1152.2Cat & MouseDEC25::ROBERTSReason, Purpose, Self-esteemWed Nov 22 1989 11:2017
    RE: 1152.1

    "I assume that what you really want has all the 'drag' at B, not along
    the length of the string."

    Quite right.

    Another way to express the problem is:

    Mickey Mouse leaves his house and takes a walk due east. Sylvester the
    cat, initially one unit north of Mickey, stalks him, remaining exactly
    1 unit distant. At any instant, Sylvester is always moving directly
    toward Mickey.

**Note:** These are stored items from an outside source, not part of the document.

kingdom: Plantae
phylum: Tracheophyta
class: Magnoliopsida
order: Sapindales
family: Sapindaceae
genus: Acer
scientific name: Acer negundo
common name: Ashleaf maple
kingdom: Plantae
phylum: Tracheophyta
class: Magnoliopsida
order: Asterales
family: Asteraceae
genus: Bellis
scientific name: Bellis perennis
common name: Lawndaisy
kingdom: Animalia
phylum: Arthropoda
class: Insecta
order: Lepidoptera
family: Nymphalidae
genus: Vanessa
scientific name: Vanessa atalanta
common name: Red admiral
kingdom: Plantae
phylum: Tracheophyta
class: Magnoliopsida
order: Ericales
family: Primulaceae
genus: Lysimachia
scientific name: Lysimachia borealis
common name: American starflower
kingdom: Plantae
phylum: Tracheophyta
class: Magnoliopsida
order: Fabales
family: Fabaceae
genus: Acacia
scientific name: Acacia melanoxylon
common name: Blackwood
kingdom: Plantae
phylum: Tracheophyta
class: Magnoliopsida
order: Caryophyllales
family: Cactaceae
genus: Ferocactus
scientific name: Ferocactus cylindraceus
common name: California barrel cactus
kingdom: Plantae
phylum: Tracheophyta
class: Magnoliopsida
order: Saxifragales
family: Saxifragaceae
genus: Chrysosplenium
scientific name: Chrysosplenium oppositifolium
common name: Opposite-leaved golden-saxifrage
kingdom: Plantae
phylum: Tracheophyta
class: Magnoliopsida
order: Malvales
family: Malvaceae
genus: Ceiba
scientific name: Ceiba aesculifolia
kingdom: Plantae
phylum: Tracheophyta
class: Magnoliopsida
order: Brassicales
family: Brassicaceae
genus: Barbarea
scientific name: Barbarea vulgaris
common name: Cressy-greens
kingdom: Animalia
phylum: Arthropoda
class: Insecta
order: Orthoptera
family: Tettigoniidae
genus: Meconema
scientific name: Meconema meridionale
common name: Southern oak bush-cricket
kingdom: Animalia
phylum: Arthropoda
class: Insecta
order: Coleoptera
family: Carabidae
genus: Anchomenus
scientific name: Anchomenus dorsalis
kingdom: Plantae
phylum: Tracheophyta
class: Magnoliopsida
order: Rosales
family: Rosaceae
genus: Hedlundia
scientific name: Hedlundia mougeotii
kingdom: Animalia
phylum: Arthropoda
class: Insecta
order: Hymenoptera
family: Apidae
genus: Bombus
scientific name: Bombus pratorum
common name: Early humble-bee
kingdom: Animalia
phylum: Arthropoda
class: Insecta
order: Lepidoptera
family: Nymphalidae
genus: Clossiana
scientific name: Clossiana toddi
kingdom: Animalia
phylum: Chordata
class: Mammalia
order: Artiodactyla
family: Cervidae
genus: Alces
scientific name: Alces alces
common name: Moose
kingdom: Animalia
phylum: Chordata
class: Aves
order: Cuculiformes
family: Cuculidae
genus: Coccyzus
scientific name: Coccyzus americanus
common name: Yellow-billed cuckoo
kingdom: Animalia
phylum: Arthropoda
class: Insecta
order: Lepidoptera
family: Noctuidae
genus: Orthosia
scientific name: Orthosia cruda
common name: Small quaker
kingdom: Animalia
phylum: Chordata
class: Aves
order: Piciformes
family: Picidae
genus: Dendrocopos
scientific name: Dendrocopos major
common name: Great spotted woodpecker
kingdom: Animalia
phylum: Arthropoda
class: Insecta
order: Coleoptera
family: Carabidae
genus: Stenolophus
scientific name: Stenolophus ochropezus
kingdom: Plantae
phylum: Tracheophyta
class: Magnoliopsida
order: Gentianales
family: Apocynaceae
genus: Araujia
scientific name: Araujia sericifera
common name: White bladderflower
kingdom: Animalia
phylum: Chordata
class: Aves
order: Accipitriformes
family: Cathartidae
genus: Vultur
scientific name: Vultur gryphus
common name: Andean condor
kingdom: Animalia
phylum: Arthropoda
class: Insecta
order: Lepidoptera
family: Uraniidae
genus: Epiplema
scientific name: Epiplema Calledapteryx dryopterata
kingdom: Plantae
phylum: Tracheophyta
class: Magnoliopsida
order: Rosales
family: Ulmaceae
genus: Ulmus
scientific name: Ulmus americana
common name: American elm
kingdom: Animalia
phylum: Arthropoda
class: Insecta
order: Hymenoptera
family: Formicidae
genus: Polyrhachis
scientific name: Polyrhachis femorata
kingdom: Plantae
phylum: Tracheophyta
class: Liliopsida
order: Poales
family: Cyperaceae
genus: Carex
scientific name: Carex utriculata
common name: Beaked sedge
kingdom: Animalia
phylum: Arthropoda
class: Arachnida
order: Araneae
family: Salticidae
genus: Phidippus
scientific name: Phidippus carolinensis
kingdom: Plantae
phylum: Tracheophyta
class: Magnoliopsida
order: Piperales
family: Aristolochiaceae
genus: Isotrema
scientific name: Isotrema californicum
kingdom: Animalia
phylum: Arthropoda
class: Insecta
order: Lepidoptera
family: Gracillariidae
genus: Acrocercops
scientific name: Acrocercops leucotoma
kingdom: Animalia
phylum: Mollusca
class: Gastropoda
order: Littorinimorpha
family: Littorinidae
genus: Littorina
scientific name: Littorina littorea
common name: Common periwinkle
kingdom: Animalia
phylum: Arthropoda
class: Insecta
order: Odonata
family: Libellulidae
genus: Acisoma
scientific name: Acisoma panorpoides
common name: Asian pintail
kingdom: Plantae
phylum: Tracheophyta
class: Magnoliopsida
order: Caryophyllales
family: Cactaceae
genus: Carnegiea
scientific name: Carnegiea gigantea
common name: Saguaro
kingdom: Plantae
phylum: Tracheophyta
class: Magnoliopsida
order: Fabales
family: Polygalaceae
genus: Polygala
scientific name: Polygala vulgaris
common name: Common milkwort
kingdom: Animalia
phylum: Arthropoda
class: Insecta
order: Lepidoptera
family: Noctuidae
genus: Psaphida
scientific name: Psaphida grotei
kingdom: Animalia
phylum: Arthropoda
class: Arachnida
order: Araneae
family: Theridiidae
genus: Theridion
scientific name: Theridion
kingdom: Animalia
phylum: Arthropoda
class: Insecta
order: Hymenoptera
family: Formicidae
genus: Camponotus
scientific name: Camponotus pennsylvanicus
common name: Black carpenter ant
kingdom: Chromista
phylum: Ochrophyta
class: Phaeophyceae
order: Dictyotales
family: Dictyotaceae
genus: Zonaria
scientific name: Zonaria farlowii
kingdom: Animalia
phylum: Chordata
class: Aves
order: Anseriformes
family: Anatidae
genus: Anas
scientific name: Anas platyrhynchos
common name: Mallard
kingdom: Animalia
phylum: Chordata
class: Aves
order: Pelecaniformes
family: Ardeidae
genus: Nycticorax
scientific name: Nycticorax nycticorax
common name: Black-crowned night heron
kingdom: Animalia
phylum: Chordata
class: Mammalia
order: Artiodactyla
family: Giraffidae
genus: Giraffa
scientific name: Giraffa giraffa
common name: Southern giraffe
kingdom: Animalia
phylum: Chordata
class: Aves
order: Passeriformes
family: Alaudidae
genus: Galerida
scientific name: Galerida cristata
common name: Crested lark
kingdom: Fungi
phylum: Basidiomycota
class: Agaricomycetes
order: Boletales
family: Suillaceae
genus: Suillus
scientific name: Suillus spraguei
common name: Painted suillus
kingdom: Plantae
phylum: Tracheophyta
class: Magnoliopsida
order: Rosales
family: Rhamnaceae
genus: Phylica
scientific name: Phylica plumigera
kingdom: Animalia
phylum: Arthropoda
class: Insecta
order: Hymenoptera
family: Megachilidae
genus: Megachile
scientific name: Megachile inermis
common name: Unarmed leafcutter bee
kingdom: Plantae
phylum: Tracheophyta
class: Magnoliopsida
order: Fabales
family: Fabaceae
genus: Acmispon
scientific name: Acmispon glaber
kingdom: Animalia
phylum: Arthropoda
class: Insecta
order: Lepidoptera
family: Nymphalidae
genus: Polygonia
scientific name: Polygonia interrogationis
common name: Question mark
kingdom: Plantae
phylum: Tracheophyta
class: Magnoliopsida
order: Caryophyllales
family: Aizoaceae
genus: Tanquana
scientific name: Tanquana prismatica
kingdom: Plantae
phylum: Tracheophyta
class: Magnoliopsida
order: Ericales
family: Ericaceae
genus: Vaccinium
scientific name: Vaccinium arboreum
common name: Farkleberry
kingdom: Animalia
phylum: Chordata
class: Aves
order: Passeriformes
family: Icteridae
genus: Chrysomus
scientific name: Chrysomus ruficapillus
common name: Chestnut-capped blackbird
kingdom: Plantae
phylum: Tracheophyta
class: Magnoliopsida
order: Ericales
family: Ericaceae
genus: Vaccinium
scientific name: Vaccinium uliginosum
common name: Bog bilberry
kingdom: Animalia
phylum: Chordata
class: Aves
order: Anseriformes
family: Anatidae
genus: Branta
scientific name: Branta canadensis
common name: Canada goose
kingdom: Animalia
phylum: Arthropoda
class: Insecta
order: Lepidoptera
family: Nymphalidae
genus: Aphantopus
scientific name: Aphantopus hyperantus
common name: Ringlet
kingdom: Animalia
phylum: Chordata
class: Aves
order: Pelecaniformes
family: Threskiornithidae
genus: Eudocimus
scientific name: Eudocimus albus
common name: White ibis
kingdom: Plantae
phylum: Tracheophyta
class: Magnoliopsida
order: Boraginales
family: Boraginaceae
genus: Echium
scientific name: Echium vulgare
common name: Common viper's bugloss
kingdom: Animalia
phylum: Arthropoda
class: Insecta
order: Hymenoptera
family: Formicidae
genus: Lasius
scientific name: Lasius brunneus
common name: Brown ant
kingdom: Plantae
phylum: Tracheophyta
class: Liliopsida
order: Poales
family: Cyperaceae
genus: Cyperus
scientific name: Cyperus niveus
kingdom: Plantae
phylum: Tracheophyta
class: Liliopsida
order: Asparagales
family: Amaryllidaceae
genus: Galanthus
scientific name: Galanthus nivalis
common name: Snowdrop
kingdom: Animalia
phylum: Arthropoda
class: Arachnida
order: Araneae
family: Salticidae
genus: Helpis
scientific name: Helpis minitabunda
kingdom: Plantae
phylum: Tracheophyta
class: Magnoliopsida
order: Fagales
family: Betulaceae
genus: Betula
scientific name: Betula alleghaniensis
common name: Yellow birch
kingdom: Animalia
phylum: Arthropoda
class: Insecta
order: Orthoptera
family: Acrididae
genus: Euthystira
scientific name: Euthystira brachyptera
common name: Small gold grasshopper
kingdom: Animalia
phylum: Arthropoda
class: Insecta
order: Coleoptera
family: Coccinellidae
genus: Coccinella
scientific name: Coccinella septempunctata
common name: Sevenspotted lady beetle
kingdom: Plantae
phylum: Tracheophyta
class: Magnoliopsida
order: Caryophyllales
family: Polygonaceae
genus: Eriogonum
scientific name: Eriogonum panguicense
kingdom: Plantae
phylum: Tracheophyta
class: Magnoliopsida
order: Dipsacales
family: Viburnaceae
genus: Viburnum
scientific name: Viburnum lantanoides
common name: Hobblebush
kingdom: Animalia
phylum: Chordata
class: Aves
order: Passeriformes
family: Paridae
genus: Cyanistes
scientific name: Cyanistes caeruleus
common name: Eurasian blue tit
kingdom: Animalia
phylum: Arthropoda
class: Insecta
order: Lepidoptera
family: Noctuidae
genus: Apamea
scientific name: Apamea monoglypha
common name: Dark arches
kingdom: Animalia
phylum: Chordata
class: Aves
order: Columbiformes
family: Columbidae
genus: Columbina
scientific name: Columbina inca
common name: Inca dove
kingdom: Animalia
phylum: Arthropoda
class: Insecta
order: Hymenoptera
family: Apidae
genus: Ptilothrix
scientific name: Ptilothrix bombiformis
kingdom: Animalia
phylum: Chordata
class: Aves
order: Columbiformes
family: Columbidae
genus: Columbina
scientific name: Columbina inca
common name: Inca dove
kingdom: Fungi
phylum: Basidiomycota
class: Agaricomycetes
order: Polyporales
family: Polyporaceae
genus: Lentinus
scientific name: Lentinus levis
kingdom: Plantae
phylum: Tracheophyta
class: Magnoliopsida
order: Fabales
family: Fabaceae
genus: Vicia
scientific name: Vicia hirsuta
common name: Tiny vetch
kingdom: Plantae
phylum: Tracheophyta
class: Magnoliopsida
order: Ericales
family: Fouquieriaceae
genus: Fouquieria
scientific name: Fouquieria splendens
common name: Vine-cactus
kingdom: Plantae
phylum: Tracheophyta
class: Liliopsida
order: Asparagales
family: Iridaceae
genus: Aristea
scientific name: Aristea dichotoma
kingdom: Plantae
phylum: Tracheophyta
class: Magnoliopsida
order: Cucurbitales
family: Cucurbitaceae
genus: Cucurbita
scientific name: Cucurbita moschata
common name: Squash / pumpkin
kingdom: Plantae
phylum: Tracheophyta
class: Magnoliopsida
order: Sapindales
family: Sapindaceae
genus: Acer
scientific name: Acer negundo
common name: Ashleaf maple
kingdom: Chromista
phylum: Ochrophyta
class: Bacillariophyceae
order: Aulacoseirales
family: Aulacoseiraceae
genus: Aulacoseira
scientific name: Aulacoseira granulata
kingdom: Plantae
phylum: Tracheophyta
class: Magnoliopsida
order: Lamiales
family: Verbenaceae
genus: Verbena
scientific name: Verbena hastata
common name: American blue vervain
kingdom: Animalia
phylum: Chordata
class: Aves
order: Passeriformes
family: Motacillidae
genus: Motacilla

Where is Sylvester when Mickey is t units away from
    home?

    /Dwayne
1152.3Looked it upAKQJ10::YARBROUGHI prefer PiWed Nov 22 1989 14:5810
The equation of a tractrix symmetric about the y-axis and asymptotic to the 
x-axis is
	 2                         2  2  2
	x  = (a arccosh(a/y)-sqrt(a -y ))

where a>0 is the height of the curve above the x-axis at x=0.
(From Bronshtein & Semendyayev, 'Handbook of Mathematis', p.85). 
Yeah, it's messy.

Lynn
1152.4DEC25::ROBERTSReason, Purpose, Self-esteemWed Nov 22 1989 16:334
    Is anyone able to derive it?
    
    /Dwayne
1152.5Derive by showing it works?VMSDEV::HALLYBThe Smart Money was on GoliathWed Nov 22 1989 16:341
    Should you be able to differentiate .3 and get .1 ?
1152.6AITG::DERAMODon't stop short of the peak!Wed Nov 22 1989 17:026
>>    Should you be able to differentiate .3 and get .1 ?

	I believe so, with a = 1.  If not, one of them is
	probably wrong.

	Dan
1152.7KOBAL::GILBERTOwnership ObligatesWed Nov 22 1989 17:092
    Yes, that fits the equation in .1 nicely.  Note that it's most easily
    done with x treated as a function of y.